Скалы угрюмы. Скалы врастают корнями в пустыню; валуны иззубренные, щебень - предвестники их. На день пути вкруг скал тех встречаются. Будто часовые, подступы к крепости охраняющие.
Смеются скалы, лик гряды каменной морщинами изрезан: ужель пройдешь чрез нас? Слизняк. Червь. Существо из плоти и крови. Убирайся, Жизни последыш. Сколько вас было...
И сдвигаются стены расщелины, скрежещут глыбами; содрогается земля окрест. Скулит и воет попавший в западню ветер. Человек, стоящий возле исчезнувшего прохода, присаживается на корточки. Он готов ждать: ведом ему цикл, вратами управляющий. Ибо всё похоже в природе, и как цветок смыкает на ночь венчик свой, а поутру открывает его, так и врата эти вскоре отверзнутся. Неживое копирует живое, поведение перенимает, заимствует привычки-пороки. Даже ублюдков плодит, баланс нарушая.
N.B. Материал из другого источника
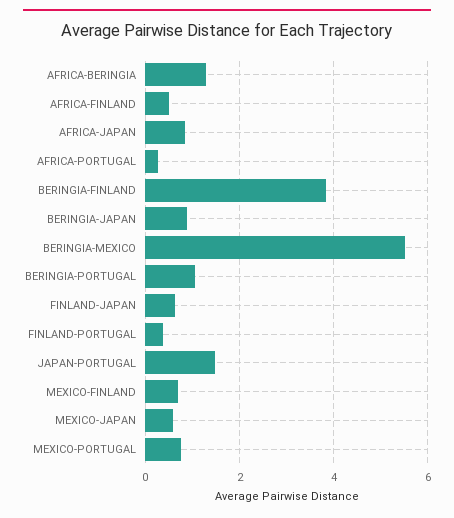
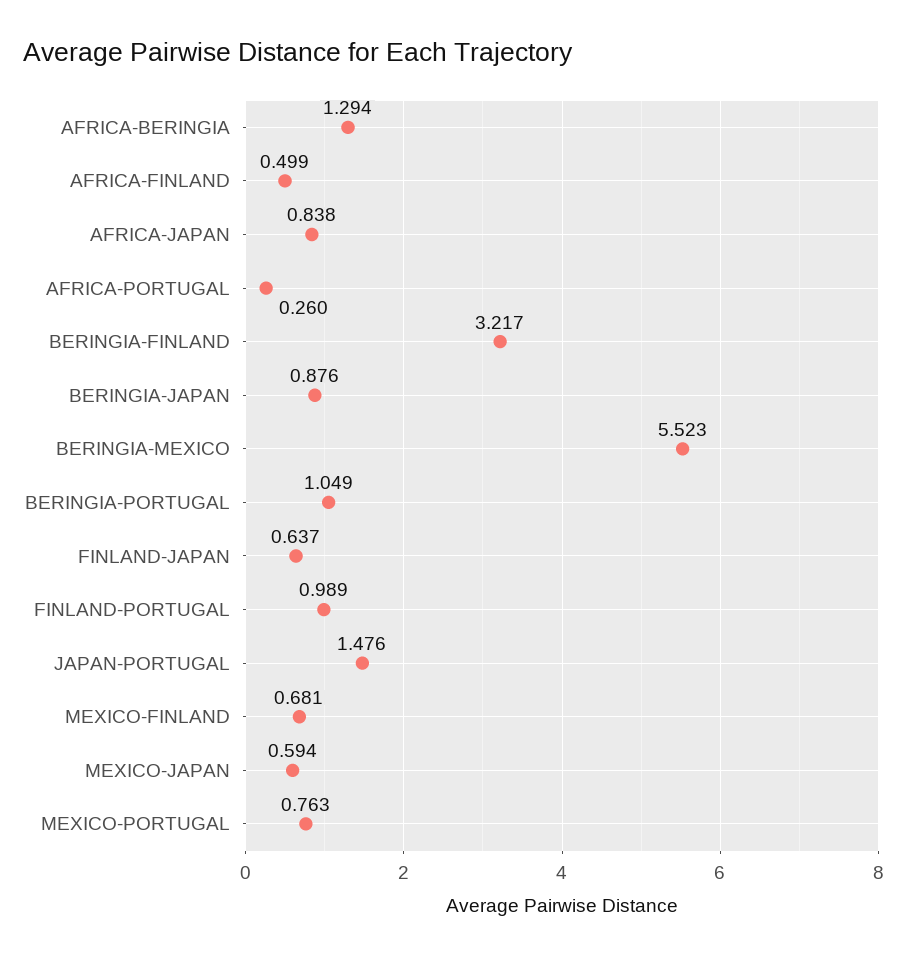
BERINGIA-FINLAND: 3.8 -> 3.217
FINLAND-PORTUGAL: 0.4 -> 0.989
Пустыня ластится к человеку: рада случайному путнику, долгое одиночество нарушившему. Знакомцу старому рада, новое обличье не смущает ее. Пустыня и сама мастерица менять внешность, что ни день - новый узор барханов. Где раньше пески зыбучие поджидали, сегодня - тропа единственно верная. Но хранит пустыня как игрушку желанную, подарок редкий, цепочку следов, что издалека, от чащ и пущ жизнетворных тянутся, от лона самого. Прародины.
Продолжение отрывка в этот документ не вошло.